Na minha concepção, esse foi um livro extremamente problemático de ler por todos os motivos supracitados e, principalmente nas cenas relacionadas à pedofilia, onde a menina, Sierva Maria, tem 13/14 anos e o padre com 37 anos. Então já deixo aqui meu alerta de gatilho pros que intentam fazer essa leitura. A impressão que eu tive foi de que só existe um personagem racional nesse livro, que é o médico Abrenuncio que, infelizmente, tem pouquíssima participação, mas que é um dos protagonistas de um diálogo perto do final com o padre DeLaura, onde ele afirma que houveram rumores de que ele abusou da menina, que do ponto de vista cristão os rumores estão corretos e pergunta se o padre não teme se condenar, ao passo que este responde: “Sempre acreditei que ele [Deus] leva em conta mais o amor do que a fé.” Essa fala me matou, porque o que ele chama de amor é o “romance” que ele acredita ter com uma criança, cujo desenrolar da história culmina num acontecimento relacionado à Sierva María em que o amor é a justificativa.

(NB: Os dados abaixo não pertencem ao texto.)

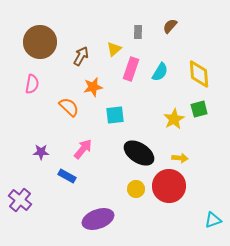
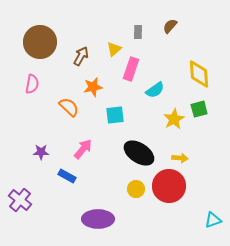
cyan semicircle: moved 5 px left, 18 px down; rotated 24 degrees clockwise
purple ellipse: rotated 20 degrees clockwise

Sobre esse livro, só posso dizer que fiquei extremamente chocada e insatisfeita em muitas partes, principalmente por se tratar de um autor que tem um livro que eu gosto muito (Cem Anos de Solidão) e que escreveu coisas absurdas nos níveis que relatei aqui. Me desculpem aos fãs do Gabo, mas esse não foi feito pra mim, 2 estrelas de 5.